Mallens told people what he did before, during and after doing it. If he went to appreciate a sunrise, he wanted a chorus along his walk, singing his praises. When he brought his wife of the day to his palaces, he wanted her to know how powerful he was. He wanted a crowd of spectators looking at her, and lest he feel jealous, a bigger crown looking at him. I sat by the Palace of Gold and Marble and let Mallens tell me where he was going to be. Then I told Jermaine.

And Jermaine said they would take the rolls of Creation’s Oaths from Fate in two weeks, but an opportunity appeared so they went early.

But Koru didn’t mean to save the world. He didn’t mean to let the gods make their own decisions. The only time someone tried, the Insurrection of the Forgotten Gods had failed before I was born, and officially it was dark treachery. But they carried a torch against the titans. They died trying to burn the oath-rolls. They dared greatly and risked everything, and if they failed, they failed in hidden glory. They died for something.

The world didn’t have that any more. Koru was just an angry old god who hated everyone who’d laughed at him, so he hired a bunch of assassins to get his revenge.

I put down the hammer. I startled to see it.

I’d been fiddle-smithing one of the swords, and it was now an unrecognizable hunk of iron. It felt terrible to see well made weaponry destroyed, but that had been my intent. Hasso’s maker’s mark was gone. Hasso was gone. I put that sword back on an ingot mold and took out the next one. Two heavy strikes, and it was no longer a masterwork sword. Ten more, and it was recognizable iron. I set about unmaking it.

Hasso and his work were vanishing in his furnace. He and his assistants were already gone. The furnace roared with flame. Old logs popped. They hissed, and crimson and orange flames climbed to the chimneys. The old runes burned long after the logs had turned to gray ash, and hints of runic letters in green and gold peered around drifts of soot.

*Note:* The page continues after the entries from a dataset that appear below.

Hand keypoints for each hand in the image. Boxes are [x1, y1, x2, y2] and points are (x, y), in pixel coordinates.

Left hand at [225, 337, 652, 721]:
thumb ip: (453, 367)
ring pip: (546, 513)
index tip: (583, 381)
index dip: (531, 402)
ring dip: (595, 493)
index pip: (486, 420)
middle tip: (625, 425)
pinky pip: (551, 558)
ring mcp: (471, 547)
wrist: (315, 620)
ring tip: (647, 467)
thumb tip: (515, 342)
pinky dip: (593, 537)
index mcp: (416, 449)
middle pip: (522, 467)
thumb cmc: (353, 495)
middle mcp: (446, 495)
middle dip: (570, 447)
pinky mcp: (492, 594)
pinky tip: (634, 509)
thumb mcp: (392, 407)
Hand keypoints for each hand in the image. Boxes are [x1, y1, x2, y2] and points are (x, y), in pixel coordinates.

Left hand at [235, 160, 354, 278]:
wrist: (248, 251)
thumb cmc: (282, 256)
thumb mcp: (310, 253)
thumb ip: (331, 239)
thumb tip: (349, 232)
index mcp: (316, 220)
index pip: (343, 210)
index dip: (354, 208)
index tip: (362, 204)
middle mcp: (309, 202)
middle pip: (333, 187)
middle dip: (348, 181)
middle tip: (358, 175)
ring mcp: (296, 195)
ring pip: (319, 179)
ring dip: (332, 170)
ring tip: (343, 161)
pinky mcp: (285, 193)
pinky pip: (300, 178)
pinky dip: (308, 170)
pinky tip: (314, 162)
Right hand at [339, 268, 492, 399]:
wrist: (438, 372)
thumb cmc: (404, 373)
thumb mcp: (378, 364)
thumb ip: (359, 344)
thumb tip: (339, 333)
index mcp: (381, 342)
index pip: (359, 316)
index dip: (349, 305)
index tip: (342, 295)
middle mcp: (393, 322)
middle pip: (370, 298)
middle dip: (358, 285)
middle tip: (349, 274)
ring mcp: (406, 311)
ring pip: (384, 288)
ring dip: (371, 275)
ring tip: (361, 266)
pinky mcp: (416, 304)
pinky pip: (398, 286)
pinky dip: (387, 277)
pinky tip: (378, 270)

I’d sought Hasso out without asking about him because I’d known of Hasso long before I’d gotten involved with Koru. Hasso would make anything for anyone, a black-market crafter in Hyperion. He was wise, sly, stupid, and vain. He’d been a famous black-market crafter who’d put a maker’s mark on a forgery of Death’s All Things Ending. I had brought him to this, and yet I felt like I should feel more guilty than I did. He was a famous black-market smith. This was always his fate.

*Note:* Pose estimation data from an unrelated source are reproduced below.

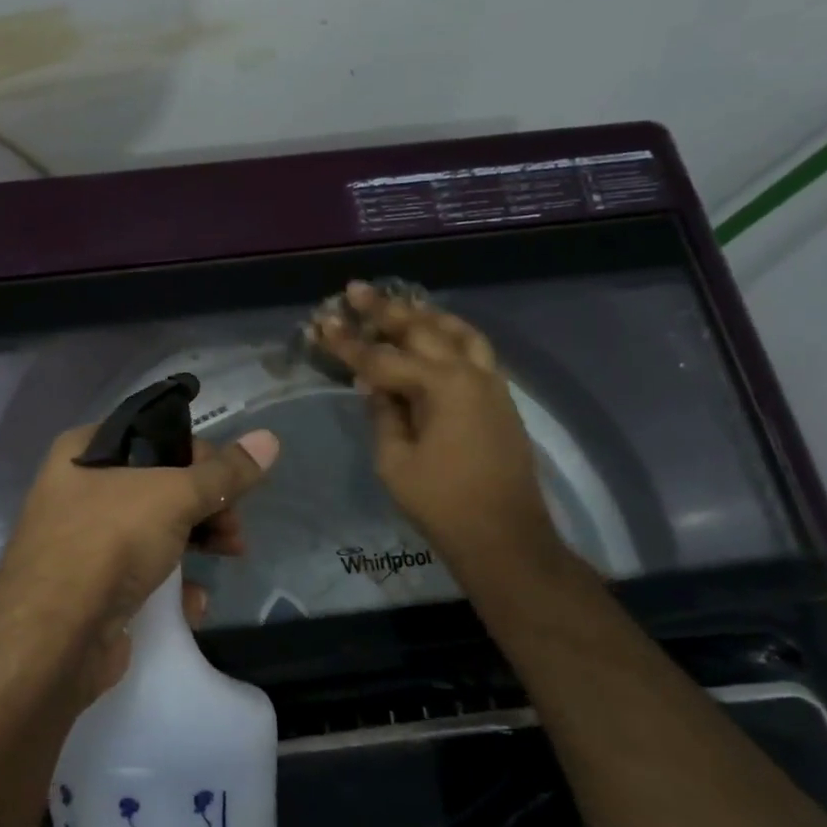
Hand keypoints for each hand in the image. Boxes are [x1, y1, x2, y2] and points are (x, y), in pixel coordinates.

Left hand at [0, 427, 279, 700]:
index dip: (198, 453)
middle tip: (235, 528)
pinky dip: (170, 585)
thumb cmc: (109, 541)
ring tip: (230, 556)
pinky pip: (140, 575)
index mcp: (82, 451)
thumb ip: (223, 473)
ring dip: (197, 542)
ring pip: (153, 530)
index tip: (232, 479)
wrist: (53, 638)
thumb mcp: (173, 496)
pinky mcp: (90, 589)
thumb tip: (269, 439)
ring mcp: (81, 542)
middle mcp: (77, 490)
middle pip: (158, 485)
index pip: (152, 434)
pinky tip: (193, 602)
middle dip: (205, 505)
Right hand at [313, 281, 565, 572]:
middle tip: (357, 290)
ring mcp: (491, 383)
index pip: (382, 358)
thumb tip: (375, 386)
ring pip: (458, 332)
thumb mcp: (395, 461)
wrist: (505, 536)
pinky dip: (451, 334)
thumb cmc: (441, 503)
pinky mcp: (501, 398)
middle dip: (385, 309)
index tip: (322, 322)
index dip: (348, 343)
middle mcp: (470, 373)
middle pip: (422, 330)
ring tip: (400, 304)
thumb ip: (383, 415)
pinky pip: (475, 350)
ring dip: (425, 315)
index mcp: (440, 387)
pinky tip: (436, 337)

I’d ruined the second sword now. It was twisted metal. I could see the remnants of the saber by looking for it, but maybe I was seeing what I wanted to find. The heretical gods of memory Baader and Meinhof were preying on me. A row of ingot molds sat on the shelf inside the furnace door, so I put this one by the other.

I took the Drowning Breath from the furnace with long tongs. The furnace’s roar sank to a quiet rumble. The sword wasn’t that hot. It must not have been far enough into the flame. I tested the handle gingerly, then picked the blade up and swung it a few times.

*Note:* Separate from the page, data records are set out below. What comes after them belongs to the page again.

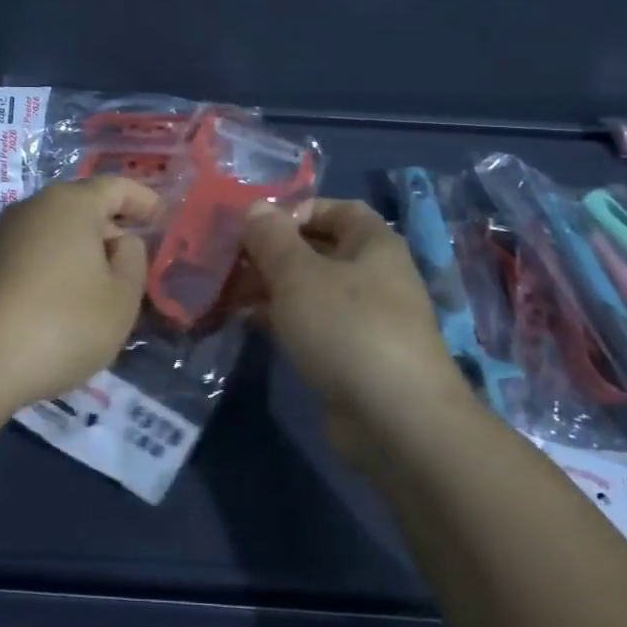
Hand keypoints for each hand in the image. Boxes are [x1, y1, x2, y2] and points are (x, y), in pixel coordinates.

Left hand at [0, 176, 158, 415]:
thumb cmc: (64, 323)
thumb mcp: (122, 297)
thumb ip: (132, 259)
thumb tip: (119, 242)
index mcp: (72, 203)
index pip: (117, 187)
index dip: (144, 200)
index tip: (163, 217)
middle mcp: (34, 207)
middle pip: (82, 206)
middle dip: (111, 226)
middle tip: (134, 257)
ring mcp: (3, 234)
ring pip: (55, 230)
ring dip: (81, 249)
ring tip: (101, 283)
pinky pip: (33, 253)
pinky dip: (56, 265)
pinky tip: (64, 300)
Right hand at [241, 199, 470, 437]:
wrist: (396, 420)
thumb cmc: (347, 328)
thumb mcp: (298, 274)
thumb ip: (272, 237)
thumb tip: (256, 206)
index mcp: (374, 244)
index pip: (337, 208)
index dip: (297, 209)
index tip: (257, 225)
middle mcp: (375, 276)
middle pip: (320, 249)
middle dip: (274, 252)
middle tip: (232, 260)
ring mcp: (366, 319)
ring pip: (312, 290)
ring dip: (273, 287)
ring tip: (230, 291)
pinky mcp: (354, 357)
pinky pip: (313, 325)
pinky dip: (283, 320)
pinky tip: (249, 324)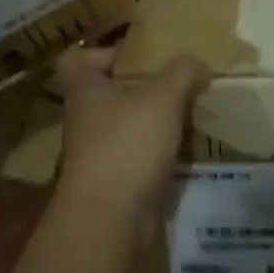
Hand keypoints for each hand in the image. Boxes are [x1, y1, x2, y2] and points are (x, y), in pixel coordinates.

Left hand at [52, 47, 207, 224]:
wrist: (108, 222)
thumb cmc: (126, 146)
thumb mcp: (162, 98)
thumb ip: (182, 73)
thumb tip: (197, 64)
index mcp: (84, 89)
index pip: (75, 58)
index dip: (100, 50)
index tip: (134, 53)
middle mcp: (84, 118)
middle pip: (106, 90)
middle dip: (140, 84)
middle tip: (175, 79)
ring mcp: (96, 152)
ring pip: (124, 123)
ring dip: (152, 117)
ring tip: (189, 110)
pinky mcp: (113, 181)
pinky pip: (136, 153)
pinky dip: (157, 149)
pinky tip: (186, 145)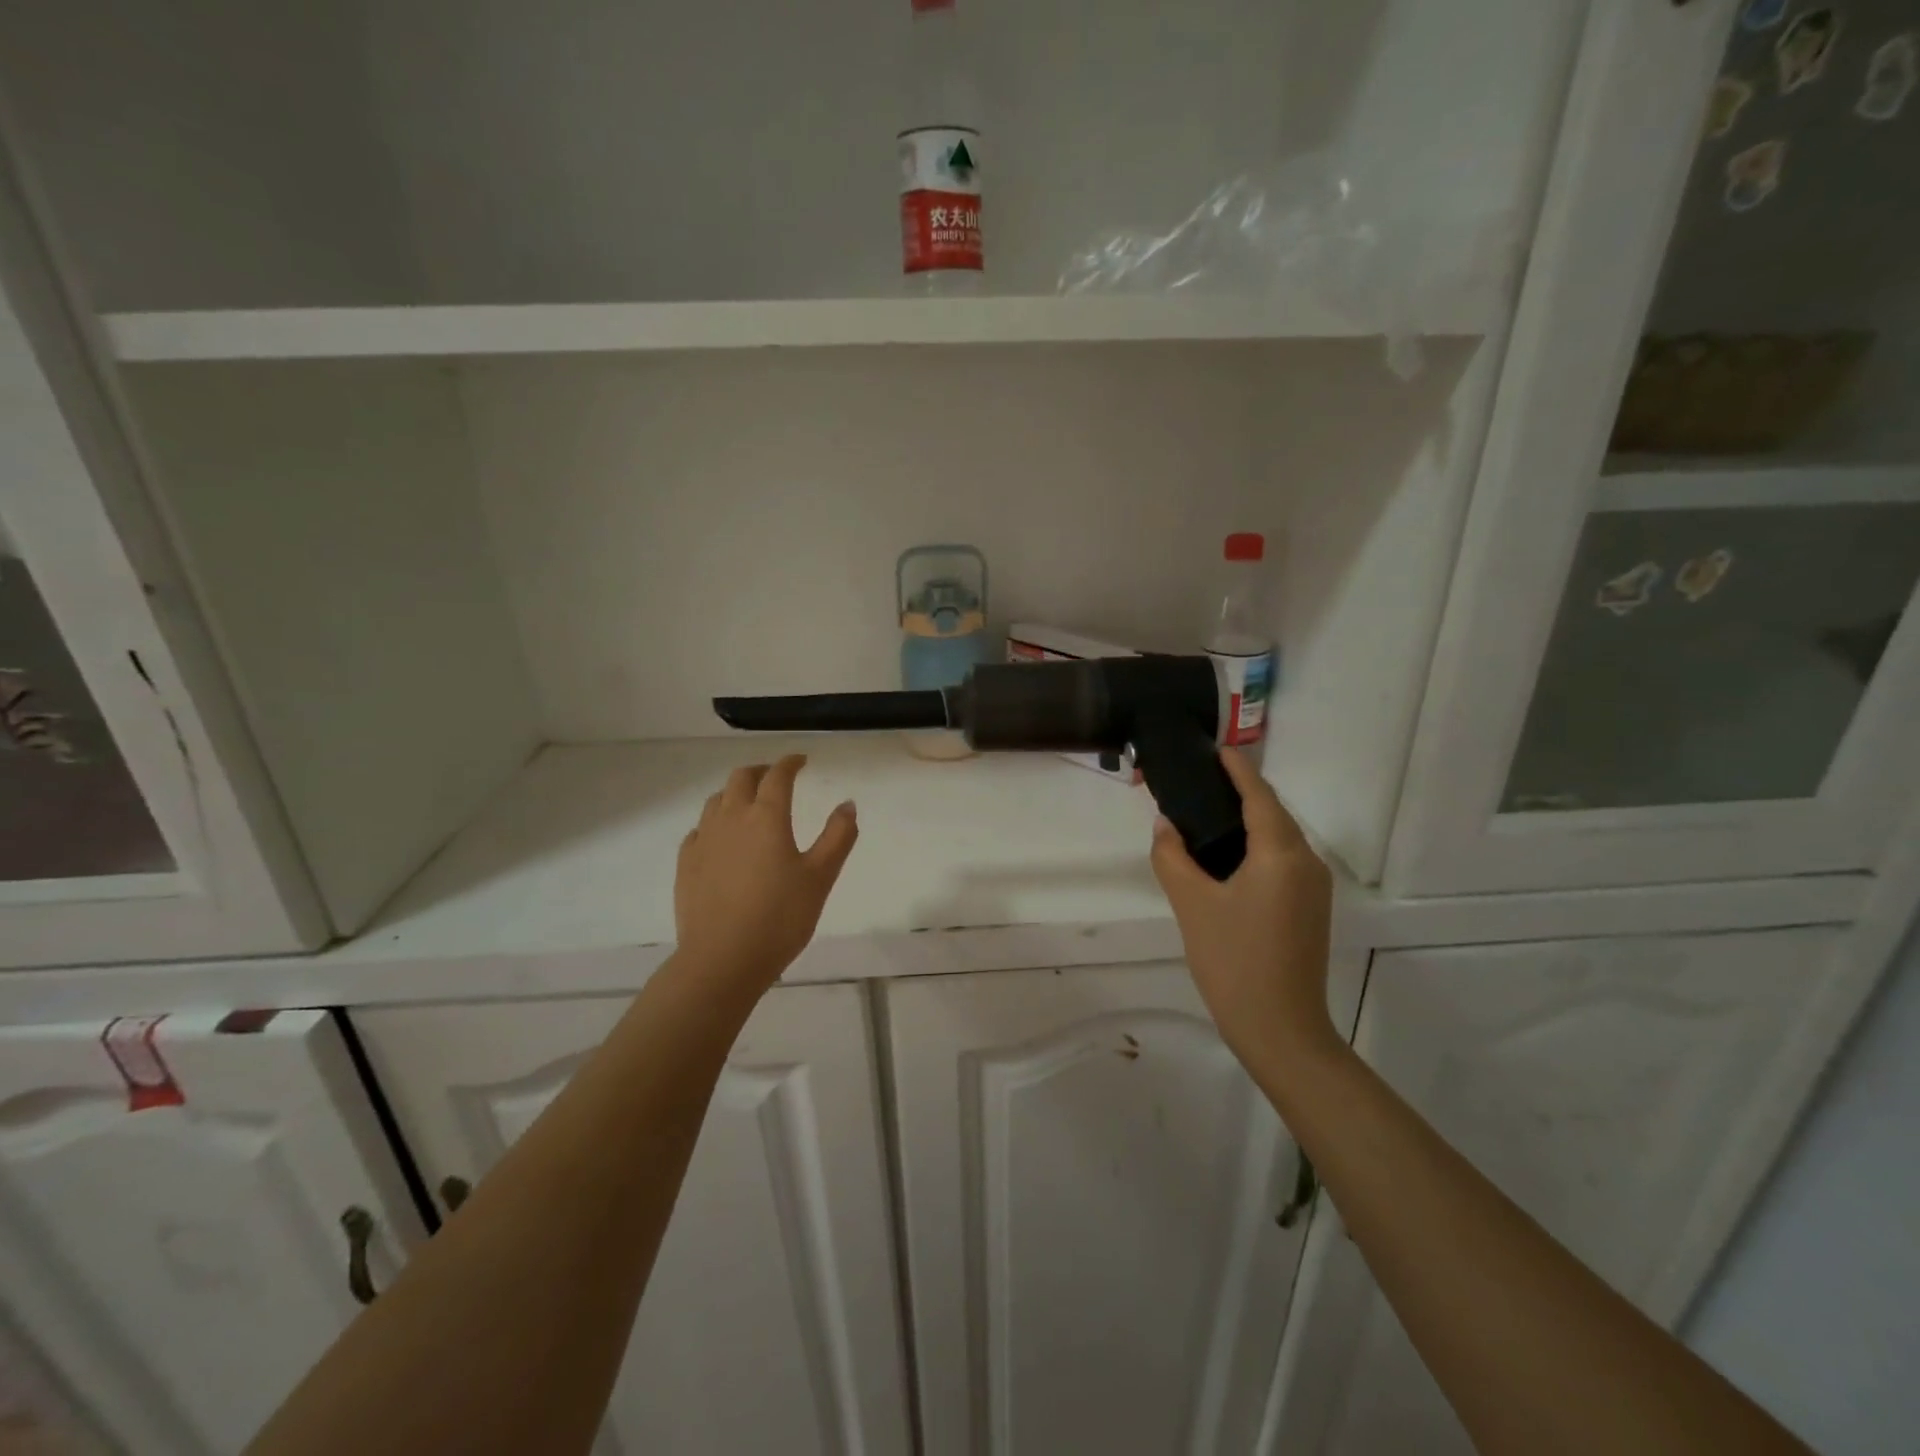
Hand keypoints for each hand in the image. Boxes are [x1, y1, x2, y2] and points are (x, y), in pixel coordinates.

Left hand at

This was a good sword. It killed things.

But I had nothing to kill, and once this job was done, all ties from me to Koru would have vanished. The Drowning Breath tied me to my last little bit of treason. The smart move was to unmake it now.

Some strange urge pulled my eyes to the doorway, and outside the courtyard of Hasso’s smithy I saw a large shadow. It stood so still I almost thought it was a building, but buildings don’t have eyes of green, nor mouths of burning teeth. Its mouth flickered like torchlight dancing between columns.

I stared at the shadow, and the shadow looked back at me.